Here’s a good example: below is a composite of two photos I took, about twenty years ago, of a very ordinary-looking river bank. It’s just a few miles from Sydney. A hundred years ago it was a popular weekender tourist spot, I assume because it was quiet and rural, reminding visitors of Home, England. A villa was built and named Tempe House; Tempe is the only suburb of Sydney in the Greek language. This “vale of peace” from Antiquity has been memorialised by painters in the past, but was fairly non-descript during the 20th-century. Around the time this photo was taken, the locality was considered one of the most down-and-out in Sydney, number 212 out of a total of 214 in terms of popularity as noted by the Sydney Morning Herald newspaper. Only Cabramatta and Redfern had a worse reputation. 

This particular view has been drawn and painted by many artists since European invasion in 1788. Back in the 1990s, I was being introduced to the idea of plein air sketching and had the idea that a local scene might be worth trying. I was too intimated at the time by the sheer bulk of tiny detail to tackle it, either as a sketch or a painting, so I just filed it away as a future “to do” project.

Cooks River at Tempe NSW – about 1993

Far left: the concrete bridge across the Cooks River was built in 1967; in the 19th century it was a causeway made of stones. The road was the main road south of Sydney Town and had a tax collector on the southern bank; another tax collection point was back towards Sydney at Newtown, where the railway station is today. To the extreme left you can just see the top of the Airport Hilton Hotel. Out of sight (but visible in the 19th century paintings of this vista) is the reclaimed land on which the International Airport now stands. The river bank in the foreground has recently been upgraded by Marrickville Council; it’s busy with picknickers on weekends.

Centre: towards the centre, the sandstone columns of the portico of Tempe House are just visible, as is the small church next to it. At the time this photo was taken it was a retreat/aged care facility for retired Franciscan priests. Around this time too, an Open Day of Tempe House allowed locals to get up reasonably up-close-and-personal with the house and chapel. Since then, it was bought by QANTAS, ever interested in land adjacent to airport property. Later still, Tempe House and the chapel were sold into private hands and is now strictly inaccessible to the general public, despite its enormous historical value.

Right: in the river sits Fatima Island, exposed only during low tide.

Far right: the grey stanchions of the main southern railway track are just visible. There is evidence by the riverbank of local rock and sand being processed by Pioneer, a companying providing natural materials to the building industry. On the hills above in the distance sits the suburb of Arncliffe, a very good vantage point for watching the fireworks on Sydney Harbour in the distance on New Year’s Eve.

During the first decade of the 21st-century, Sydney underwent massive changes, both visually and as a place to live.
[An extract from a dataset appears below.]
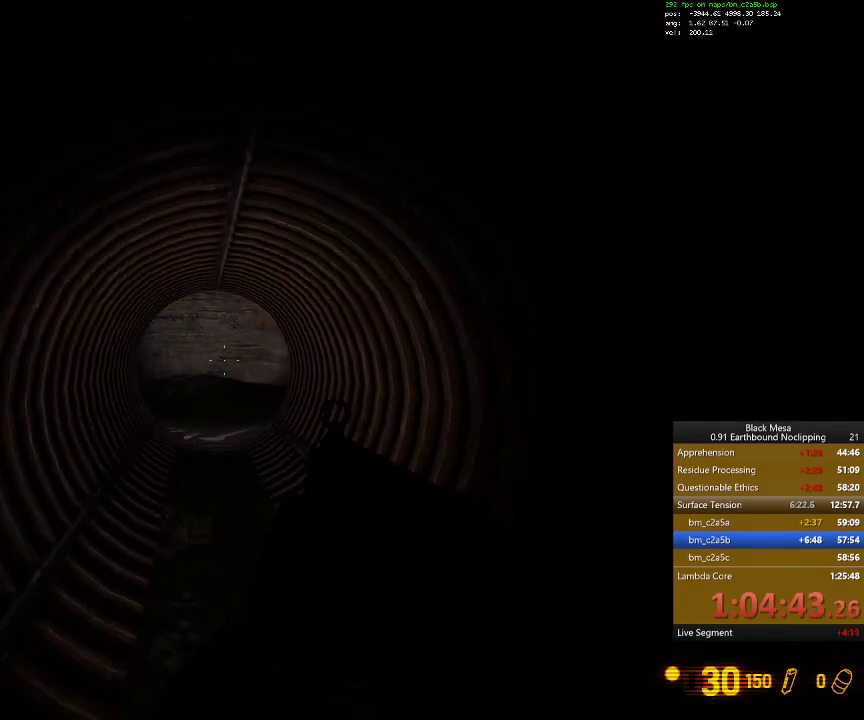
{"keys": ["shift_l", "w"], "events": [[100, "space", "up"]]}
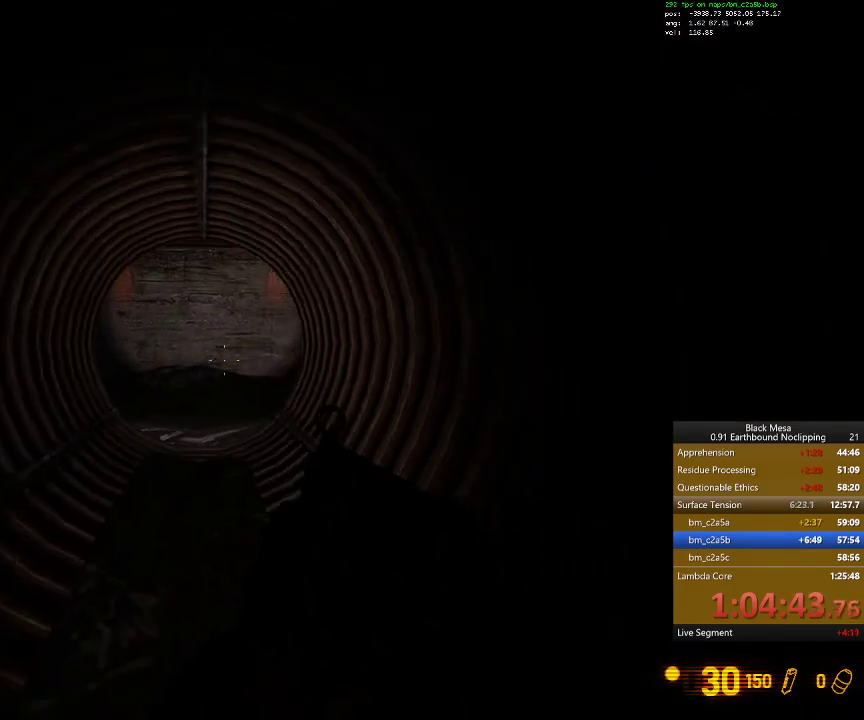
{"keys": ["shift_l", "w"], "events": [[67, "space", "down"], [167, "space", "up"]]}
The social stigma attached to living in a “unit” disappeared; low-tech industrial land was turned over to high-rise apartments and industries moved to the western suburbs; any land reasonably close to the Central Business District has since been transformed. We have a funny attitude to our architecture here in Sydney. It is the stuff of our everyday lives, but we ignore it. The great French poet Theophile Gautier lamented his lost Paris after the work of Baron Hausmann; it’s nearly impossible for any of us to imagine what Paris was like before Baron Hausmann. Similarly in Sydney, we are indebted to photos taken of the historic Rocks area of Sydney by government health officials in the wake of a breakout of plague around 1900. That led to artists like Lionel Lindsay, and later Sydney Ure Smith and Lloyd Rees, starting to draw that district which is know a tourist money-spinner for the city. 

I’ve been sketching buildings in Sydney on and off since the 1960s. I still remember going to the top floor of Sydney’s then tallest buildings, a whopping twelve storeys, to watch the construction of the Sydney Opera House from above.  My first proper paid job was in one of the largest if not the best interior space in Sydney, the Reading Room of the NSW State Library – now the Mitchell Library. I like the patina of old buildings, the potential for change in derelict buildings, curiosity engendered by building sites and how new spaces will alter the landscape. I notice an artist painted Pyrmont as it changed out of all recognition recently. I’m wondering about good vantage points to sketch the changing face of Barangaroo, the “next big thing” in Sydney’s architecture.